Capital expenditure can be easily defined as money spent for purchase or creating of long-term assets such as building, furniture, machines, vehicles, etc. The expenditure made on the capital items is spread over several years. The capital items are charged depreciation for the time it is used.

Capital expenditure increases the earning capacity of the organization. Capital expenditure always appears on the assets side of the balance sheet. Expenditure on capital items may represent the acquisition of any tangible or intangible fixed assets for future benefits. The benefits arising out of capital expenditure lasts for more than one accounting period.


For example, the purchase of a truck to be use to deliver goods to the buyers is considered as capital expenditure. Some costs like legal costs of buying the truck, registration charges, installation of some accessories, etc also come under capital expenditure.


Revenue expenditure can be easily defined as the costs incurred for the day to day expenses of carrying on the functions of business such as rent, wages, stationary, insurance, etc. Revenue Expenditure is an expense in the Profit and Loss account. The expenses which are incurred by the organization in setting the fixed assets in proper condition by maintenance and restoration activities are termed as Revenue Expenditures.

The expenses for Ordinary maintenance and repairs of machinery are also classified as Revenue Expenditures. The expenses incurred for the purchasing of goods for resale and selling and distribution of the goods also comes under Revenue Expenditure.


For example, the salary paid to the truck driver is considered as revenue expenditure. Some costs like maintenance costs for the truck, fuel costs, repair costs, etc also come under the revenue expenditure.


Capital Expenditure is the expenditure incurred for the purchase of fixed assets. Revenue Expenditure is the expenditure incurred for day to day operations of the business and also for maintenance of fixed assets.
Earning Capacity
Capital Expenditure results in the increase of earning capacity of the organization. Revenue Expenditure does not increase the earning capacity but helps maintains the existing capacity of the asset.
Recording in accounts
The expenses made for capital items are recorded under assets side of the balance sheet. The revenue expenditure items are recorded in trading and, profit and loss accounts in the books of accounting.
The benefits from the capital expenditure are spread over many years i.e. more than one accounting year. The benefits from the revenue expenditure are short term i.e. for one accounting year only.
Time Frame
The capital expenditure is non-recurring and one-time in nature. The revenue expenditure is recurring and regular in nature.
Nature of Expenditure
Money spent on the fixed asset when it is purchased is considered as a capital expenditure. Money spent on the fixed asset after it is used for a while is considered as a revenue expenditure.
The capital expenditure results in the acquisition of assets and used for earning profits and sold when they become unfit for the business. The revenue expenditure does not result in the acquisition of assets and regarded as expenses for daily activities.

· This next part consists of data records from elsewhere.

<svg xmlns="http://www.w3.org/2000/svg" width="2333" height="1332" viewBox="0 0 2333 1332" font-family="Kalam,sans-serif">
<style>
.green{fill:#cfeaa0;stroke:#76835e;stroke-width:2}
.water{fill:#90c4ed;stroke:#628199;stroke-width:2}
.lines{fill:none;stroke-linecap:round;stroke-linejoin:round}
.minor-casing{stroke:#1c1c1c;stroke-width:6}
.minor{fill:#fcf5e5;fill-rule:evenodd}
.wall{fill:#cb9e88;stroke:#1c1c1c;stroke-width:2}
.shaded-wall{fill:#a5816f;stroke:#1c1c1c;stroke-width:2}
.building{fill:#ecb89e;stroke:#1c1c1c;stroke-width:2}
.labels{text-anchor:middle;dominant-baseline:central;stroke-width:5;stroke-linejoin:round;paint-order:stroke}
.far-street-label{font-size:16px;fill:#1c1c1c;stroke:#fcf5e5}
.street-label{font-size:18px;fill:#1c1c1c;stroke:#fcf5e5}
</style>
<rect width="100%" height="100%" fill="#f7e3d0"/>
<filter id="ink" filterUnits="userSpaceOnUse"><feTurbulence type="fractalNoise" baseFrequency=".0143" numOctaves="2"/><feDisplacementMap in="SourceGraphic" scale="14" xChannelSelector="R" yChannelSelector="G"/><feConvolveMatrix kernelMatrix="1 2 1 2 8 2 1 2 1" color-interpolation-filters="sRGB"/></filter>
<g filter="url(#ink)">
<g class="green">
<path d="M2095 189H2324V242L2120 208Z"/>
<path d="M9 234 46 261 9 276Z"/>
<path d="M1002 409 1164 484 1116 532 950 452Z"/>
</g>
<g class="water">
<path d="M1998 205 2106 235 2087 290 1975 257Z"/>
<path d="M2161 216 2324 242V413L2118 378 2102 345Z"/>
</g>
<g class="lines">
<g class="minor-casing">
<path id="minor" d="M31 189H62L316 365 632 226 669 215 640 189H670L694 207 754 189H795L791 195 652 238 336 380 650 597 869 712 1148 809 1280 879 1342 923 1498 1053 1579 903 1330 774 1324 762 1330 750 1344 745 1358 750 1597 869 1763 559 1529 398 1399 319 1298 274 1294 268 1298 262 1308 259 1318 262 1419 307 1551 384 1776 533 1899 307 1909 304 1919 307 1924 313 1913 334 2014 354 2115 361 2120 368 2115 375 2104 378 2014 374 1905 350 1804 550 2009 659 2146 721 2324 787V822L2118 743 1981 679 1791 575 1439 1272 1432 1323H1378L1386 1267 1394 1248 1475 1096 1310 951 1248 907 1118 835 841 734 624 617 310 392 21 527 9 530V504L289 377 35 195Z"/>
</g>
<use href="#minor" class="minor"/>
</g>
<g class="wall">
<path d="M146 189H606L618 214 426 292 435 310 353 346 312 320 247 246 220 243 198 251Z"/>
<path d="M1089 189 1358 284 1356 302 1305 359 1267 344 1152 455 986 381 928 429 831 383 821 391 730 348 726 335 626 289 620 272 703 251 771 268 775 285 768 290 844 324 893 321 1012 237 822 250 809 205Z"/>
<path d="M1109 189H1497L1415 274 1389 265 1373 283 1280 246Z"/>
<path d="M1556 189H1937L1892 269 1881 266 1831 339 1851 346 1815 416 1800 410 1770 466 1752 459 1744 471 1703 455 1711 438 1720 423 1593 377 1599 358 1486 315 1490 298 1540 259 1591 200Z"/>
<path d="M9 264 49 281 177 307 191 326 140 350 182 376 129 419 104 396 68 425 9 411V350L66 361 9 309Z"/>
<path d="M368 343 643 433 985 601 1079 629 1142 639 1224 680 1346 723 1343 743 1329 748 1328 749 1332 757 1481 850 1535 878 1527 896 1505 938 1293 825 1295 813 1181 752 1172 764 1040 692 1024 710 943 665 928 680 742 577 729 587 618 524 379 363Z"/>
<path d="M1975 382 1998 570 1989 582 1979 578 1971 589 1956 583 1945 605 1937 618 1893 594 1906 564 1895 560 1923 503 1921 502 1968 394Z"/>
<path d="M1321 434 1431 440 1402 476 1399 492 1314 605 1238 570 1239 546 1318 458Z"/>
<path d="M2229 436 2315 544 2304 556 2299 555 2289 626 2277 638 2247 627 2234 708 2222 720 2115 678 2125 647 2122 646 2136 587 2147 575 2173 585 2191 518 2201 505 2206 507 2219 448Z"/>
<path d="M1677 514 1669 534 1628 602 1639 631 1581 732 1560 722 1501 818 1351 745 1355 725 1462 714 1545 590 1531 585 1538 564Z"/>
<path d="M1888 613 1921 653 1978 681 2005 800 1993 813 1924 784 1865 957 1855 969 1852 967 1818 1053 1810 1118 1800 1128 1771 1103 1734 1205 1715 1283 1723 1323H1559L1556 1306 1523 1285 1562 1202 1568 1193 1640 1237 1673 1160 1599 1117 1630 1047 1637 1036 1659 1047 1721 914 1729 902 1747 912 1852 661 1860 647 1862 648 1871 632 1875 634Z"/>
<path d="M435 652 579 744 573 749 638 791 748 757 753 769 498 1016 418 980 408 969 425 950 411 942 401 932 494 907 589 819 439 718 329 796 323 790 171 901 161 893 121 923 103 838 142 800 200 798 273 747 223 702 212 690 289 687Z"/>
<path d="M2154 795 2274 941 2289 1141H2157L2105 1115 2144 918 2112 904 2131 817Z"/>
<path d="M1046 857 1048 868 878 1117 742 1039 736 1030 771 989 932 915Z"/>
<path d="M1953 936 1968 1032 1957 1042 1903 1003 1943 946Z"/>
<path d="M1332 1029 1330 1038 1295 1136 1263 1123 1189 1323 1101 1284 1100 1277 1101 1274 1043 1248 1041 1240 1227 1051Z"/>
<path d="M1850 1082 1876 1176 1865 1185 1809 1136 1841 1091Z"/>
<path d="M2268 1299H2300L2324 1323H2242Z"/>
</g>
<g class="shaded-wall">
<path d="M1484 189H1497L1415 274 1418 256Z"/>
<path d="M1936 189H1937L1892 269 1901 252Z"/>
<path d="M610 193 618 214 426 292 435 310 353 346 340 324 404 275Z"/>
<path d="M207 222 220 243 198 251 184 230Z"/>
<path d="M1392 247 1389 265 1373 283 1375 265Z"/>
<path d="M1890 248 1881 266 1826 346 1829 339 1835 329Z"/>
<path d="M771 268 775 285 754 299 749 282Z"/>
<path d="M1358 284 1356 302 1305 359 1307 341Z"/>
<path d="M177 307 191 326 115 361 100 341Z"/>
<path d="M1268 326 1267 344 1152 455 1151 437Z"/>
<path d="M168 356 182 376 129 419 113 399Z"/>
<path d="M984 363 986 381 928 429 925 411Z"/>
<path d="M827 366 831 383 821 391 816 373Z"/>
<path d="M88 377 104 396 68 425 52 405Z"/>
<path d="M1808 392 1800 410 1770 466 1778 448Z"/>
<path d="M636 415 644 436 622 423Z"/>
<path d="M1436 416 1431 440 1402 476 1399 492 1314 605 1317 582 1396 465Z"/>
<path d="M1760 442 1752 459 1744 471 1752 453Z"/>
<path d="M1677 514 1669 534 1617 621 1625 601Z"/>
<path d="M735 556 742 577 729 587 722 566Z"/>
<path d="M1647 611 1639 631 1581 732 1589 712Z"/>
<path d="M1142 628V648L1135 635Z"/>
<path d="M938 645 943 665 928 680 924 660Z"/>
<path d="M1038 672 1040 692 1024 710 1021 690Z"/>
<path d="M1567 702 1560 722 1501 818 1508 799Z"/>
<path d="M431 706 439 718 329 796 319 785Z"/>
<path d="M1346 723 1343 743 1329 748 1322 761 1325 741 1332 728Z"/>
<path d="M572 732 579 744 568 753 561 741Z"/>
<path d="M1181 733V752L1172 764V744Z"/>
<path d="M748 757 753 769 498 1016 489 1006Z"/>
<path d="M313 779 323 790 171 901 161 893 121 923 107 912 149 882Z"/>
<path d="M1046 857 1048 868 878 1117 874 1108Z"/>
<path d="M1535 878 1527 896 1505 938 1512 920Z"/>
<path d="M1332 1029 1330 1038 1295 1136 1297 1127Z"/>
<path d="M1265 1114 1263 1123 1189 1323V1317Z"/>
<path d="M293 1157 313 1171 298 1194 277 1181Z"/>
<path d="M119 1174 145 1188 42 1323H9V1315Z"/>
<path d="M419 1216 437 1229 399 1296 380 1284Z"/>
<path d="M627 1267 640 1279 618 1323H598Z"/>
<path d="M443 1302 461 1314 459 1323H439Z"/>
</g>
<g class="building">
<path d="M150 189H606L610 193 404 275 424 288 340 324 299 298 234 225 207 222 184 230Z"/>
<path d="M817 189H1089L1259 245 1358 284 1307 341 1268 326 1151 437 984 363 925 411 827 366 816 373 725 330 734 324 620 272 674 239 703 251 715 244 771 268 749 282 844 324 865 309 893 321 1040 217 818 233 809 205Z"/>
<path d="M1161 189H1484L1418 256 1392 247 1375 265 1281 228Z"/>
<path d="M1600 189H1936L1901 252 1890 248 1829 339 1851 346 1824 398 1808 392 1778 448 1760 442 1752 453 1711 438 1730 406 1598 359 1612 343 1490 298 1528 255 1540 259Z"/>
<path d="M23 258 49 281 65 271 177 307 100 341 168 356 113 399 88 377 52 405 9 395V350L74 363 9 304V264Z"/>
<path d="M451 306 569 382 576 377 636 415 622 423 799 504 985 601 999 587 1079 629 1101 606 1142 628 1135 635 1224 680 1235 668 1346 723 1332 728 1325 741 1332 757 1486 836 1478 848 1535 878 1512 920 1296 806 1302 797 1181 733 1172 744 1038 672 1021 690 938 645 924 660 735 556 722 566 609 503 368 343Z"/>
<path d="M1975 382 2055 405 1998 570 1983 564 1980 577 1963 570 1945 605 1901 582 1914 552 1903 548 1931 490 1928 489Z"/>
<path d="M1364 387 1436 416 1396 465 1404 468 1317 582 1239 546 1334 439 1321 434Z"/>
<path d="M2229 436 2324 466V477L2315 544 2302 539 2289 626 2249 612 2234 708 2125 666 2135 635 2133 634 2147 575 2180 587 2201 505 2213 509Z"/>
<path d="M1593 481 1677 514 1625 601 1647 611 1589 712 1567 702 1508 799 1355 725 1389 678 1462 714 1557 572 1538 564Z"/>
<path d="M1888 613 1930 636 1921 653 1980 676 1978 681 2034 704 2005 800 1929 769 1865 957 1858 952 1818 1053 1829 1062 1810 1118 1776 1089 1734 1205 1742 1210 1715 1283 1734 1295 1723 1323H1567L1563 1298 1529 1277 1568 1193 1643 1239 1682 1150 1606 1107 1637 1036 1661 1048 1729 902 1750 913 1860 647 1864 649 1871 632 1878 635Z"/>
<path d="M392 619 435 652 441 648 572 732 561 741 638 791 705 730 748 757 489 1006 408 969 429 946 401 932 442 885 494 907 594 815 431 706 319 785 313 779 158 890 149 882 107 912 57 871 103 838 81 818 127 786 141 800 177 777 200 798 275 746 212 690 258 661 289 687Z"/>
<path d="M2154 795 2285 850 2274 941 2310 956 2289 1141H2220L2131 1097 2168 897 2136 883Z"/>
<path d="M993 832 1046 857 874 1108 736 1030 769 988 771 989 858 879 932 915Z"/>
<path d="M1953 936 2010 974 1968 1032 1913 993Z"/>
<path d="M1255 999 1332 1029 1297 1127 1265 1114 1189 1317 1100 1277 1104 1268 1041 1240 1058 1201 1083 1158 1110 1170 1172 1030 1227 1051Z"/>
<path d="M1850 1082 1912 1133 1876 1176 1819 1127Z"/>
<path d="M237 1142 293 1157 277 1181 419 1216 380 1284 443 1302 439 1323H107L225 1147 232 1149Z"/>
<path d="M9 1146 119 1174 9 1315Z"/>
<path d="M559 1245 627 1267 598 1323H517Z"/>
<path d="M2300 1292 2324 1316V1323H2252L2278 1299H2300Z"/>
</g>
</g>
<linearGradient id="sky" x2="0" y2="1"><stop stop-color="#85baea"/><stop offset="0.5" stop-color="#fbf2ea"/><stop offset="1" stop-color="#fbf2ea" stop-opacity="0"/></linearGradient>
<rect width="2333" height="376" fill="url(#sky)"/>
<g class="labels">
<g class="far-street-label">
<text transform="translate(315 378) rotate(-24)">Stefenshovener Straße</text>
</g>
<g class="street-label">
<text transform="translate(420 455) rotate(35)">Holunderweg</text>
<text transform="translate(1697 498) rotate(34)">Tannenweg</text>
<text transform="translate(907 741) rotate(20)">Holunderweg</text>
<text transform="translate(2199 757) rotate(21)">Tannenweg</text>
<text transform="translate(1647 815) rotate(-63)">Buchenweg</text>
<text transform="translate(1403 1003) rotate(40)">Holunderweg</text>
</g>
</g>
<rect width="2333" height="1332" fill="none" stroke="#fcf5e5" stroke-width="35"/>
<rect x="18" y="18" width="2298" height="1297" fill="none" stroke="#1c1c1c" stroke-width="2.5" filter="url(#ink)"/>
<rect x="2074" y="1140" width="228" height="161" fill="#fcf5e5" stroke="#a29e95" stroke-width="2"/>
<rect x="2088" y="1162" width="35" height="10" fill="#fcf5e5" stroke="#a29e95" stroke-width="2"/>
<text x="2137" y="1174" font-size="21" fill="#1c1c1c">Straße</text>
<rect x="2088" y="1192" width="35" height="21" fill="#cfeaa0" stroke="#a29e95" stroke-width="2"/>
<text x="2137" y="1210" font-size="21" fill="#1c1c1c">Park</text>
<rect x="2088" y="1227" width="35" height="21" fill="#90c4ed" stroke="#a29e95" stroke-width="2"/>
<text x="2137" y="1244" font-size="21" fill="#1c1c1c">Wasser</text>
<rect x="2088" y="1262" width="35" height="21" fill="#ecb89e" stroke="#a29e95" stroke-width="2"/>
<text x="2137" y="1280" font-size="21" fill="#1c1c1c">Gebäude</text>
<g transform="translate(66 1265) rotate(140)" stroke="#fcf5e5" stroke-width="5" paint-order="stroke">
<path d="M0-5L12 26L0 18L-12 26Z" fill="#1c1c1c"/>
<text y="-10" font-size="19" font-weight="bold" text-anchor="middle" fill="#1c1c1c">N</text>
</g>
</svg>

The misrepresentation between capital expenditures and revenue expenditures will have a great impact on the soundness of the financial statements. Balance Sheet and the Final Accounts reflect a fair view of the financial statement of the business only when capital expenditure and revenue expenditure correctly represented.

There is one more concept called Deferred Revenue Expenditure, It is usually treated as revenue expenditure but the benefit derived from this expenditure is not limited to one accounting year and it is of a non-recurring in nature and the expenditure is very large in amount, unlike revenue expenditure which is small.